Familiarity breeds comfort, but DokuWiki’s advantages are that I have found it straightforward to install and configure (particularly now that the user access controls are provided through a web interface), it is FOSS and platform independent, the developer is actively maintaining it, there is an active user community, the mark-up syntax is easy to work with and readable in the raw, and it does not require a database but writes everything to flat-files and folders. The latter, for me, is a key point: at my scale of operations, flat-files are just fine, and they have the major advantage that they are program- and platform-independent. There’s no database to get corrupted (been there, done that). There’s no vendor lock-in. If I ever want to migrate, I probably won’t be alone and someone will have written a tool; even if they haven’t, flat-files, meet Perl; I know you know each other .

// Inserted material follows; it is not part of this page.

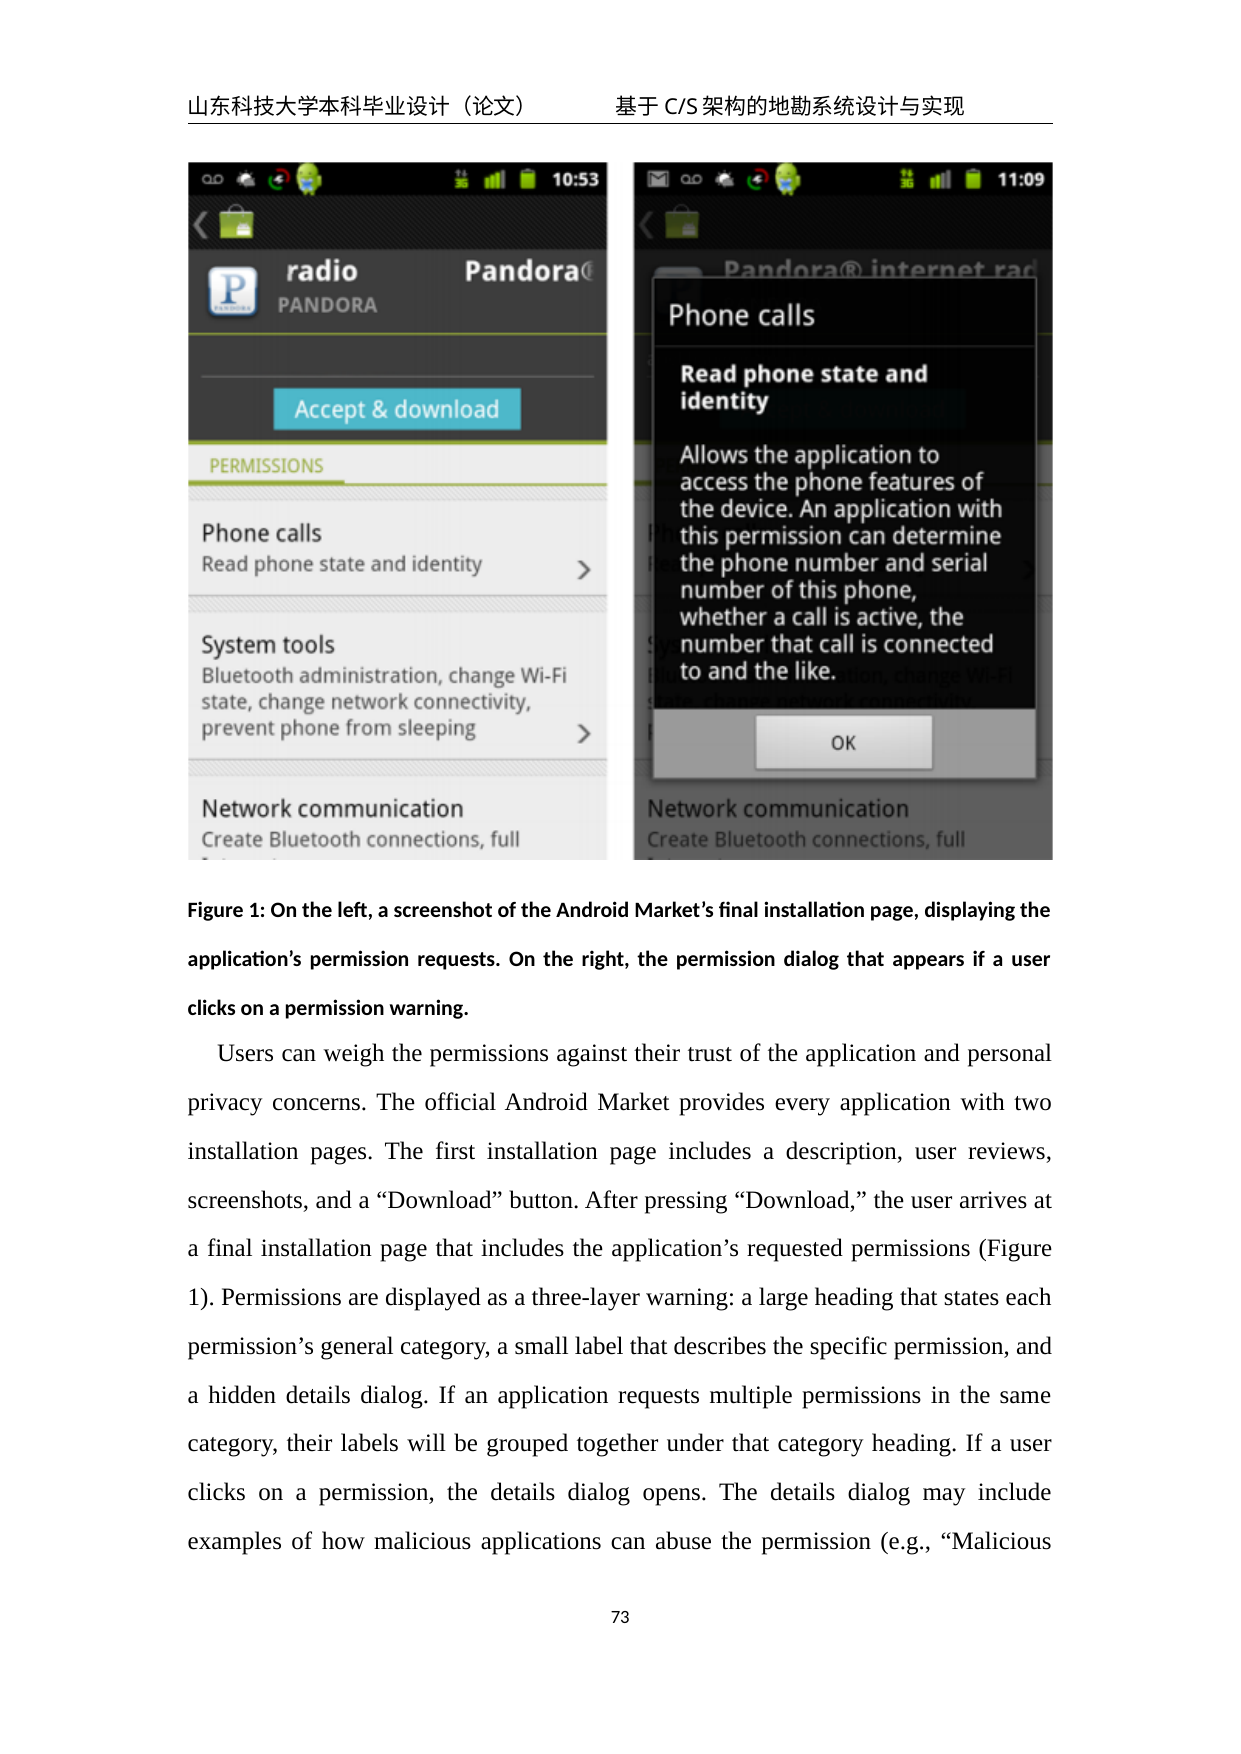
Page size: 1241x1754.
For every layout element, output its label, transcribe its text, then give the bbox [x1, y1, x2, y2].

text In order to protect Android users, applications’ access to phone resources is restricted with permissions. An application must obtain permissions in order to use sensitive resources like the camera, microphone, or call log. For example, an application must have the READ_CONTACTS permission in order to read entries in a user’s phonebook. Android 2.2 defines 134 permissions. Obtaining permissions is a two-step process. First, an application developer declares that his or her application requires certain permissions in a file that is packaged with the application. Second, the user must approve the permissions requested before installation. Each application has its own set of permissions that reflects its functionality and requirements.Figure 1: On the left, a screenshot of the Android Market’s final installation page, displaying the application’s permission requests. On the right, the permission dialog that appears if a user clicks on a permission warning. [187, 860, 1053, 1023]
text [187, 1037, 1053, 1557]
picture [187, 162, 1053, 860]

For comparisons of wiki software, see the relevant page on wikipedia and WikiMatrix. A sampling of reviews: From Open Source Magazine (Badger, 2007), and Linux.com (Popov, 2008). Implementations I’ve noticed around the web are DokuWiki’s own wiki and the Zotero documentation.

As for the platform, I’ve used the built-in OSX server in the past, but turning on the OSX server involved opening ports that I didn’t necessarily want open, even if I had been confident in my editing of .htaccess. So when I found out about WAMP, I went looking for a Mac version. MAMP, which is intended as a development server with Apache, PHP, MySQL, and Perl. Download and installation of MAMP were straightforward with the help of an on-line tutorial and instructions, and from there it was a matter of setting up and configuring DokuWiki according to the instructions, with a little help from the equivalent instructions for WordPress – blogging software is a possible alternative to a wiki for keeping notes, if they are more linear.